§ **TASK GOAL**: If a record holds a picture, leave the picture out and print everything else exactly.

§ **DATA**:
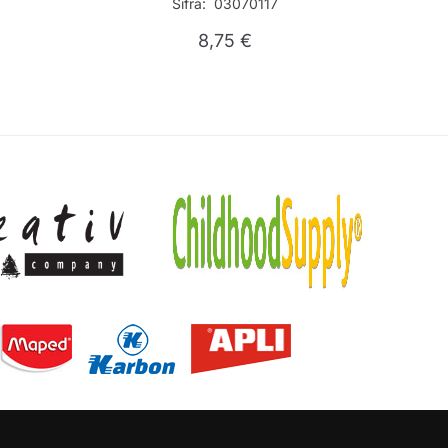
Šifra: 03070117
8,75
€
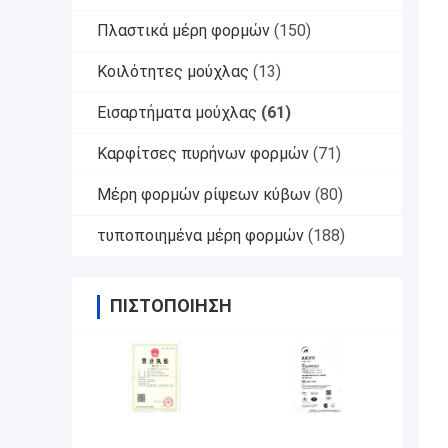
Πλαστικά μέρη φορμών
(150)
Κοιλότητες μούχλας
(13)
Εισαρτήματα μούχλας
(61)
Καρφίτσες πυρήνων φορμών
(71)
Μέρη φορμών ρίψεων κύβων
(80)
τυποποιημένα μέρη φορμών
(188)
ΠΙΣΤΟΠΟΊΗΣΗ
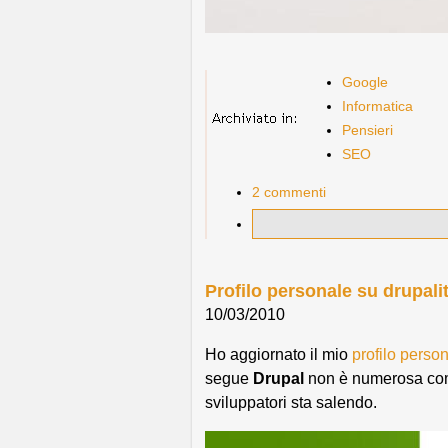
Google
Informatica
Pensieri
SEO
2 commenti
Profilo personale su drupalit
10/03/2010
Ho aggiornato il mio
profilo perso
segue
Drupal
non è numerosa come 
sviluppatori sta salendo.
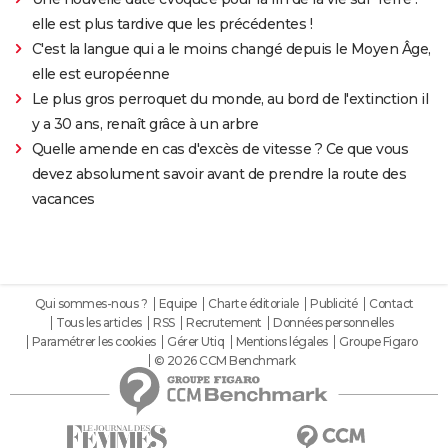
elle est plus tardive que les précédentes !
C'est la langue qui a le moins changé depuis le Moyen Âge,
elle est européenne
Le plus gros perroquet du monde, au bord de l'extinction il
y a 30 ans, renaît grâce à un arbre
Quelle amende en cas d'excès de vitesse ? Ce que vous
devez absolument savoir avant de prendre la route des
vacances
Qui sommes-nous ?
Equipe
Charte éditoriale
Publicité
Contact
Tous les articles
RSS
Recrutement
Données personnelles
Paramétrer les cookies
Gérer Utiq
Mentions légales
Groupe Figaro
© 2026 CCM Benchmark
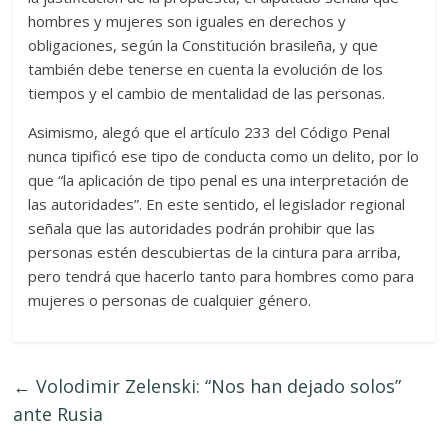
hombres y mujeres son iguales en derechos y
obligaciones, según la Constitución brasileña, y que
también debe tenerse en cuenta la evolución de los
tiempos y el cambio de mentalidad de las personas.
Asimismo, alegó que el artículo 233 del Código Penal
nunca tipificó ese tipo de conducta como un delito, por lo
que “la aplicación de tipo penal es una interpretación de
las autoridades”. En este sentido, el legislador regional
señala que las autoridades podrán prohibir que las
personas estén descubiertas de la cintura para arriba,
pero tendrá que hacerlo tanto para hombres como para
mujeres o personas de cualquier género.
←
Volodimir Zelenski: “Nos han dejado solos”
ante Rusia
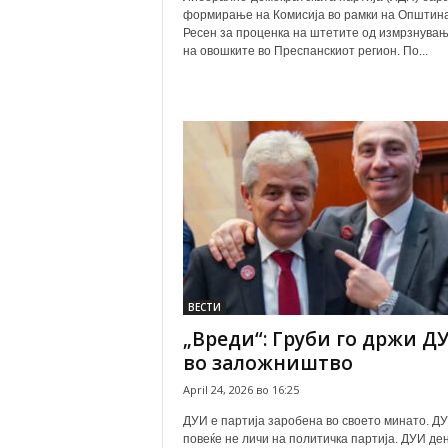
формирање на Комисија во рамки на Општин
Ресен за проценка на штетите од измрзнува
на овошките во Преспанскиот регион. По...
ВЕСТИ
„Вреди“: Груби го држи Д
во заложништво
April 24, 2026 во 16:25
ДУИ е партија заробена во своето минато. Д
повеќе не личи на политичка партија. ДУИ де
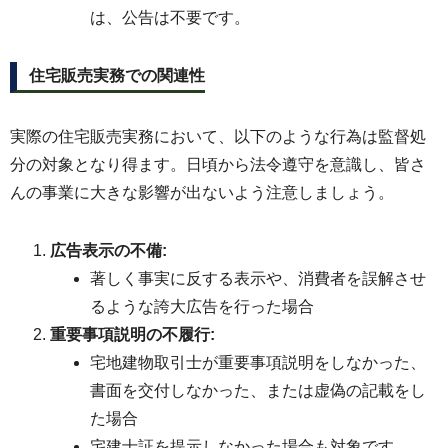
は、公告は不要です。
住宅販売実務での関連性
実際の住宅販売実務において、以下のような行為は監督処
分の対象となり得ます。日頃から法令遵守を意識し、皆さ
んの事業に大きな影響が出ないよう注意しましょう。
広告表示の不備:
著しく事実に反する表示や、消費者を誤解させ
るような誇大広告を行った場合
重要事項説明の不履行:
宅地建物取引士が重要事項説明をしなかった、
書面を交付しなかった、または虚偽の記載をし
た場合
宅建士証を提示しなかった場合も対象です。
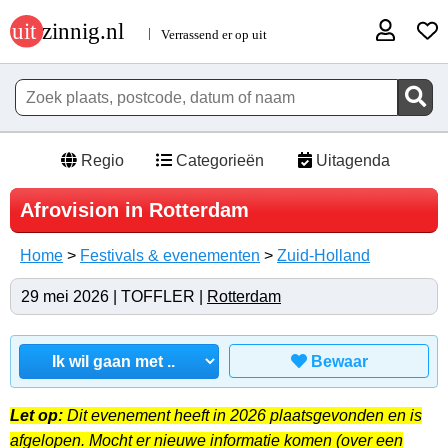
Regio
Categorieën
Uitagenda
Afrovision in Rotterdam
Home
>
Festivals & evenementen
>
Zuid-Holland
29 mei 2026 | TOFFLER |
Rotterdam
Bewaar
Let op:
Dit evenement heeft in 2026 plaatsgevonden en is
afgelopen. Mocht er nieuwe informatie komen (over een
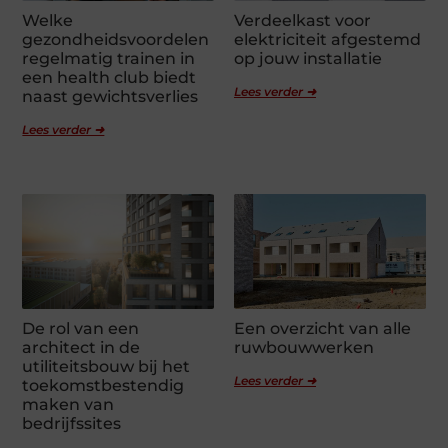
Welke
Verdeelkast voor
gezondheidsvoordelen
elektriciteit afgestemd
regelmatig trainen in
op jouw installatie
een health club biedt
Lees verder ➜
naast gewichtsverlies
Lees verder ➜
De rol van een
Een overzicht van alle
architect in de
ruwbouwwerken
utiliteitsbouw bij het
Lees verder ➜
toekomstbestendig
maken van
bedrijfssites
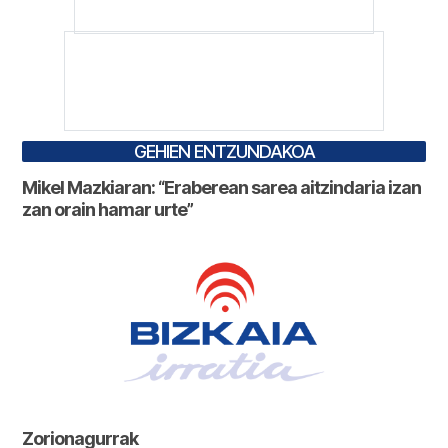
GEHIEN ENTZUNDAKOA
Mikel Mazkiaran: “Eraberean sarea aitzindaria izan
zan orain hamar urte”
Zorionagurrak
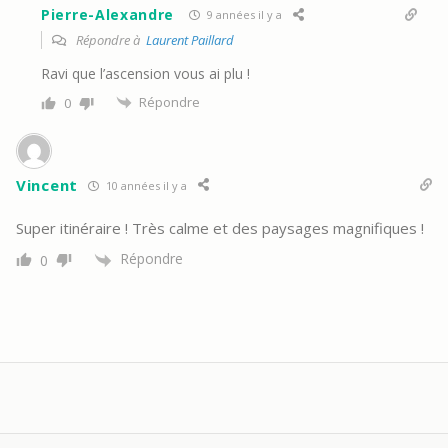
Pierre-Alexandre
9 années il y a
Répondre à
Laurent Paillard
Ravi que l’ascension vous ai plu !
Répondre
0
Vincent
10 années il y a
Super itinéraire ! Très calme et des paysages magnifiques !
Répondre
0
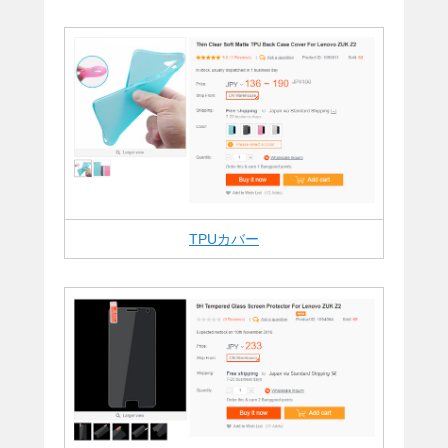
TPUカバー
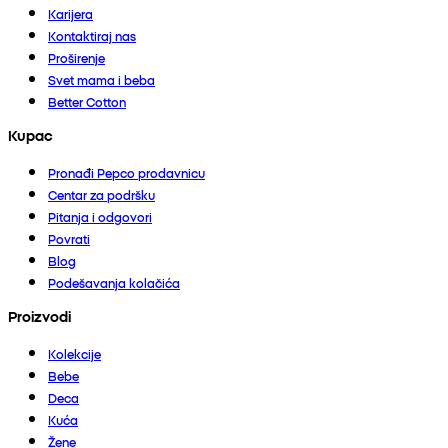
Karijera
Kontaktiraj nas
Proširenje
Svet mama i beba
Better Cotton
Kupac
Pronađi Pepco prodavnicu
Centar za podršku
Pitanja i odgovori
Povrati
Blog
Podešavanja kolačića
Proizvodi
Kolekcije
Bebe
Deca
Kuća
Žene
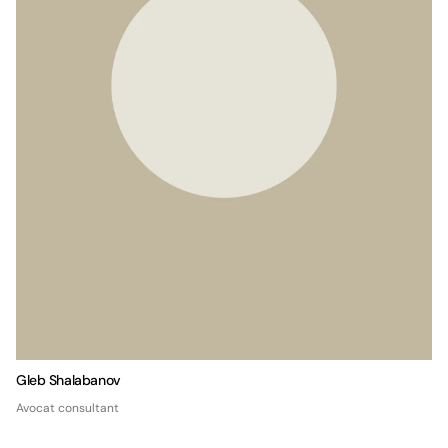
Gleb Shalabanov
Avocat consultant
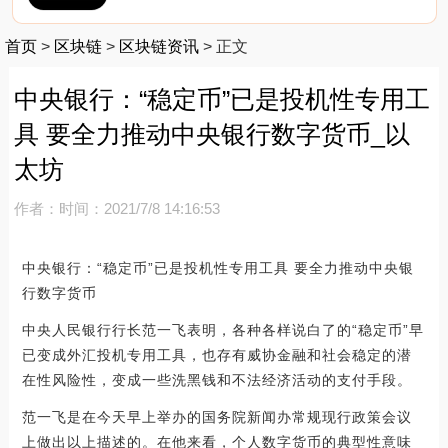
首页
>
区块链
>
区块链资讯
>
正文
中央银行：“稳定币”已是投机性专用工
具 要全力推动中央银行数字货币_以
太坊
作者：
时间：2021/7/8 14:16:53
中央银行：“稳定币”已是投机性专用工具 要全力推动中央银
行数字货币
中央人民银行行长范一飞表明，各种各样说白了的“稳定币”早
已变成外汇投机专用工具，也存有威协金融和社会稳定的潜
在性风险性，变成一些洗黑钱和不法经济活动的支付手段。
范一飞是在今天早上举办的国务院新闻办常规现行政策会议
上做出以上描述的。在他来看，个人数字货币的典型性意味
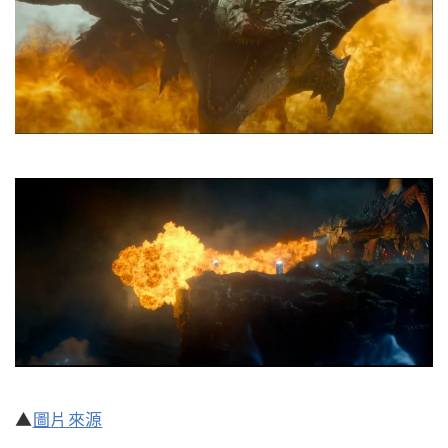
▲
圖片來源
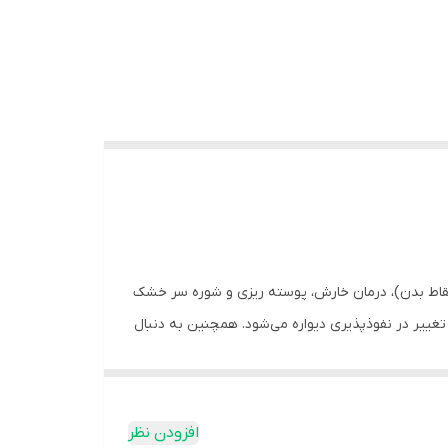
سایر نقاط بدن)، درمان خارش، پوسته ریزی و شوره سر خشک
غییر در نفوذپذیری دیواره می‌شود. همچنین به دنبال
ارد. این شامپوی ضد شوره موثر در دسته داروهای ضد
از طولانی ماندن زیر آفتاب توسط یک قارچ به وجود
افزودن نظر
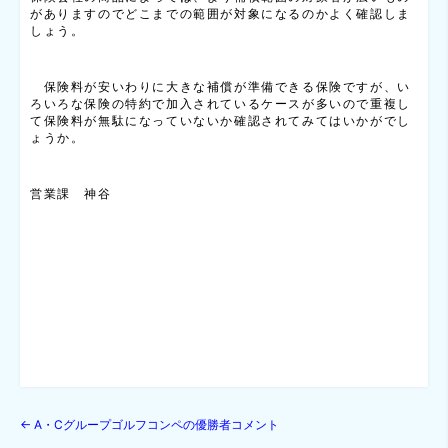
がありますのでどこまでの範囲が対象になるのかよく確認しま
しょう。
保険料が安いわりに大きな補償が準備できる保険ですが、い
ろいろな保険の特約で加入されているケースが多いので重複し
て保険料が無駄になっていないか確認されてみてはいかがでし
ょうか。
営業課 神谷
←
A・Cグループゴルフコンペの優勝者コメント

§ **ANSWER FOR THIS EXERCISE**:
Šifra: 03070117
8,75
€
Πλαστικά μέρη φορμών
(150)
Κοιλότητες μούχλας
(13)
Εισαρτήματα μούχλας
(61)
Καρφίτσες πυρήνων φορμών
(71)
Μέρη φορμών ρίψεων κύβων
(80)
τυποποιημένα μέρη φορμών
(188)
ΠΙΣΤΟΠΟΊΗΣΗ
Google
Informatica
Pensieri
SEO
2 commenti
Profilo personale su drupalit
10/03/2010
Ho aggiornato il mio
profilo perso
segue
Drupal
non è numerosa come 
sviluppatori sta salendo.
elle est plus tardive que les précédentes !
C'est la langue qui a le moins changé depuis le Moyen Âge,
elle est européenne
Le plus gros perroquet du monde, au bord de l'extinction il
y a 30 ans, renaît grâce à un arbre
Quelle amende en cas d'excès de vitesse ? Ce que vous
devez absolument savoir avant de prendre la route des
vacances
Qui sommes-nous ?
Equipe
Charte éditoriale
Publicité
Contact
Tous les articles
RSS
Recrutement
Données personnelles
Paramétrer les cookies
Gérer Utiq
Mentions légales
Groupe Figaro
© 2026 CCM Benchmark
hombres y mujeres son iguales en derechos y
obligaciones, según la Constitución brasileña, y que
también debe tenerse en cuenta la evolución de los
tiempos y el cambio de mentalidad de las personas.
Asimismo, alegó que el artículo 233 del Código Penal
nunca tipificó ese tipo de conducta como un delito, por lo
que “la aplicación de tipo penal es una interpretación de
las autoridades”. En este sentido, el legislador regional
señala que las autoridades podrán prohibir que las
personas estén descubiertas de la cintura para arriba,
pero tendrá que hacerlo tanto para hombres como para
mujeres o personas de cualquier género.
←
Volodimir Zelenski: “Nos han dejado solos”
ante Rusia
формирање на Комисија во рамки на Општин
Ресен за проценка на штетите од измрзнува
на овошките во Преспанскиот регион. По...
ВЕСТИ
„Вреди“: Груби го држи Д
во заложништво
April 24, 2026 во 16:25
ДУИ е партија заробена во своето минато. Д
повеќе не личи на политичка партија. ДУИ де
は、公告は不要です。
住宅販売実務での関連性
実際の住宅販売実務において、以下のような行為は監督処
分の対象となり得ます。日頃から法令遵守を意識し、皆さ
んの事業に大きな影響が出ないよう注意しましょう。
広告表示の不備:
著しく事実に反する表示や、消費者を誤解させ
るような誇大広告を行った場合
重要事項説明の不履行:
宅地建物取引士が重要事項説明をしなかった、
書面を交付しなかった、または虚偽の記載をし
た場合
宅建士証を提示しなかった場合も対象です。
Regio
Categorieën
Uitagenda
Afrovision in Rotterdam
Home
>
Festivals & evenementen
>
Zuid-Holland
29 mei 2026 | TOFFLER |
Rotterdam
Bewaar
Let op:
Dit evenement heeft in 2026 plaatsgevonden en is
afgelopen. Mocht er nieuwe informatie komen (over een
Welke
Verdeelkast voor
gezondheidsvoordelen
elektriciteit afgestemd
regelmatig trainen in
op jouw installatie
een health club biedt
Lees verder ➜
naast gewichtsverlies
Lees verder ➜
De rol van een
Een overzicht van alle
architect in de
ruwbouwwerken
utiliteitsbouw bij het
Lees verder ➜
toekomstbestendig
maken van
bedrijfssites
GEHIEN ENTZUNDAKOA
Mikel Mazkiaran: “Eraberean sarea aitzindaria izan
zan orain hamar urte”
Zorionagurrak
Pierre-Alexandre
9 années il y a
Répondre à
Laurent Paillard
Ravi que l’ascension vous ai plu !
Répondre
0
Vincent
10 années il y a
Super itinéraire ! Très calme et des paysages magnifiques !
Répondre
0
TPUカバー
Karijera
Kontaktiraj nas
Proširenje
Svet mama i beba
Better Cotton
Kupac
Pronađi Pepco prodavnicu
Centar za podršku
Pitanja i odgovori
Povrati
Blog
Podešavanja kolačića
Proizvodi
Kolekcije
Bebe
Deca
Kuća
Žene
Gleb Shalabanov
Avocat consultant
首页
>
区块链
>
区块链资讯
>
正文
中央银行：“稳定币”已是投机性专用工
具 要全力推动中央银行数字货币_以
太坊
作者：
时间：2021/7/8 14:16:53
中央银行：“稳定币”已是投机性专用工具 要全力推动中央银
行数字货币
中央人民银行行长范一飞表明，各种各样说白了的“稳定币”早
已变成外汇投机专用工具，也存有威协金融和社会稳定的潜
在性风险性，变成一些洗黑钱和不法经济活动的支付手段。
范一飞是在今天早上举办的国务院新闻办常规现行政策会议
上做出以上描述的。在他来看，个人数字货币的典型性意味
▲
圖片來源
سایر نقاط بدن)، درمان خارش، پوسته ریزی و شوره سر خشک
غییر در نفوذپذیری دیواره می‌شود. همچنین به دنبال
ارد. این شامپوی ضد شوره موثر در دسته داروهای ضد
از طولانی ماندن زیر آفتاب توسط یک قارچ به وجود
افزودن نظر
がありますのでどこまでの範囲が対象になるのかよく確認しま
しょう。
保険料が安いわりに大きな補償が準備できる保険ですが、い
ろいろな保険の特約で加入されているケースが多いので重複し
て保険料が無駄になっていないか確認されてみてはいかがでし
ょうか。
営業課 神谷
←
A・Cグループゴルフコンペの優勝者コメント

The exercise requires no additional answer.